From a clinical point of view, this picture is very cumbersome. The little one begins to vomit. Later, he manifests a very striking irritable cry (different from a typical tantrum), associated with stretching / shrinking of the legs, and with obvious gestures of pain. If the condition progresses, the child will become sleepy and pale, his heart rate will increase, he will appear cold sweat, and he may pass a bloody stool (what we call 'currant jelly stool').
The diagnosis is confirmed thanks to an abdominal ultrasound, in which we can see the 'donut sign' or an image in the intestine like 'false kidney'.
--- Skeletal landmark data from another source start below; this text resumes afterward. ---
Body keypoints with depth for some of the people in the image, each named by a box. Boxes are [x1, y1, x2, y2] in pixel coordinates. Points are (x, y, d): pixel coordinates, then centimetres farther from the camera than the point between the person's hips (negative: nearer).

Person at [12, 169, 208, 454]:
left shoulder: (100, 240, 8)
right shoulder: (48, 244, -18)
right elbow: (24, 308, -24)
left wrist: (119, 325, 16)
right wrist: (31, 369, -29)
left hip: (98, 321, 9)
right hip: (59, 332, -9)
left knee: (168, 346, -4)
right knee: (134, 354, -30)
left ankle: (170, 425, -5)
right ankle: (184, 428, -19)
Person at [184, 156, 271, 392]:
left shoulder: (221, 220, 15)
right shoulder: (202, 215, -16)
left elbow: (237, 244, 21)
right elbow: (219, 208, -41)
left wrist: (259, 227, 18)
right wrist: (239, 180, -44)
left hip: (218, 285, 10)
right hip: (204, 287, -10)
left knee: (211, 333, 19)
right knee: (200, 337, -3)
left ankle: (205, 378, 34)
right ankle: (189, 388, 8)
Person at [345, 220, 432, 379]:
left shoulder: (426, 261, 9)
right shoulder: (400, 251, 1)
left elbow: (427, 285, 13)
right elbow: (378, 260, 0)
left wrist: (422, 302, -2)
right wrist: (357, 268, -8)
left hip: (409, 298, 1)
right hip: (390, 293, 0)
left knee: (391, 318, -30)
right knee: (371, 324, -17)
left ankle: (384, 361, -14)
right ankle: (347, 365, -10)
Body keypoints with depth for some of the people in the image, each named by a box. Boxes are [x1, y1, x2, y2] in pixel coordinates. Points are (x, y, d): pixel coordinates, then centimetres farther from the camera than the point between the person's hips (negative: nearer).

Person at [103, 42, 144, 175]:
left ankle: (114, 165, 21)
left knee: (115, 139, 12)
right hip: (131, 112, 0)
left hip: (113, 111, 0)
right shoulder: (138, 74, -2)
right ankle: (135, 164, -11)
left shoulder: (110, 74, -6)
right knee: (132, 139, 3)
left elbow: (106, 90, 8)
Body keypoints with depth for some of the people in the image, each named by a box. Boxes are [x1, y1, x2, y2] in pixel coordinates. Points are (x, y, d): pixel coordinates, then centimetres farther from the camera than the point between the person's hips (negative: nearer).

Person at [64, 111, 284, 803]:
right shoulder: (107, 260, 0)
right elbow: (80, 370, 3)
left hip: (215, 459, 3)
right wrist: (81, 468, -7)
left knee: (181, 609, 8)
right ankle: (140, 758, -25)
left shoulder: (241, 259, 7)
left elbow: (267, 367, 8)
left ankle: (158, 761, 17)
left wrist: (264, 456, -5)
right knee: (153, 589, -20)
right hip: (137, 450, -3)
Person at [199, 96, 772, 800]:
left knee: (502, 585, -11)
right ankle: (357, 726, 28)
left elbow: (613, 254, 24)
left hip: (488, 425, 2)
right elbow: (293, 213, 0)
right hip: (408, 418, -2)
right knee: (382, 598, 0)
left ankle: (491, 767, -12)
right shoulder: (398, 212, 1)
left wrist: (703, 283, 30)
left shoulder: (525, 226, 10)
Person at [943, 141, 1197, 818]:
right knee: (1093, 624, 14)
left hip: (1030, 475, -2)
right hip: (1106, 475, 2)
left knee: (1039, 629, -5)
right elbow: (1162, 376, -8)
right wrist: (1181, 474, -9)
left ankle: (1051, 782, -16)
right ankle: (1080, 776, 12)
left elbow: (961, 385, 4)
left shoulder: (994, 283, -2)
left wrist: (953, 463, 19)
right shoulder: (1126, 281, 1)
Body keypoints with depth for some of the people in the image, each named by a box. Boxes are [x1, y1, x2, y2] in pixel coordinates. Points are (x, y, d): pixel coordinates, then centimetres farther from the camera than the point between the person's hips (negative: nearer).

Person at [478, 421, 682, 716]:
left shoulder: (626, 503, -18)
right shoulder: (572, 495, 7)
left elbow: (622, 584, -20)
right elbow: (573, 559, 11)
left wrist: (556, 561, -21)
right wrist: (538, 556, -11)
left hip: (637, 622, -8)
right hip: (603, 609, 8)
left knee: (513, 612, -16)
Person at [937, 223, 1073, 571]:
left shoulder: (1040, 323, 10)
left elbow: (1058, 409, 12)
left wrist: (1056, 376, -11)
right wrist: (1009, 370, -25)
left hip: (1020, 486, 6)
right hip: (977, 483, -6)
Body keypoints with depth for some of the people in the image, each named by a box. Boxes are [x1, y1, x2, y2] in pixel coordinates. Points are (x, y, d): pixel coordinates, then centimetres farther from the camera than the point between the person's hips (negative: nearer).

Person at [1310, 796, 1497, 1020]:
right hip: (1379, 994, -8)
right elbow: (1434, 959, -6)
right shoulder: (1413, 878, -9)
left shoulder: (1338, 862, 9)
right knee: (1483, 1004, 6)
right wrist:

The treatment of this intestinal obstruction depends on two factors: the time of evolution and the type of intussusception. Invaginations that take a short time to evolve can be reduced with a simple enema or blowing air through the bum. On the other hand, if it has been more than 48 hours old, surgical treatment is chosen. Secondary treatment consists of correcting the cause that is motivating it individually.
Therefore, and in summary, this is one of the most serious processes in which crying and irritability are the 'guiding symptoms'. The prognosis depends on its early diagnosis and treatment. Use common sense to figure this out, and be aware that a child over three months of age who cries emphatically and who constricts or stretches his legs in a very conspicuous way may develop intussusception.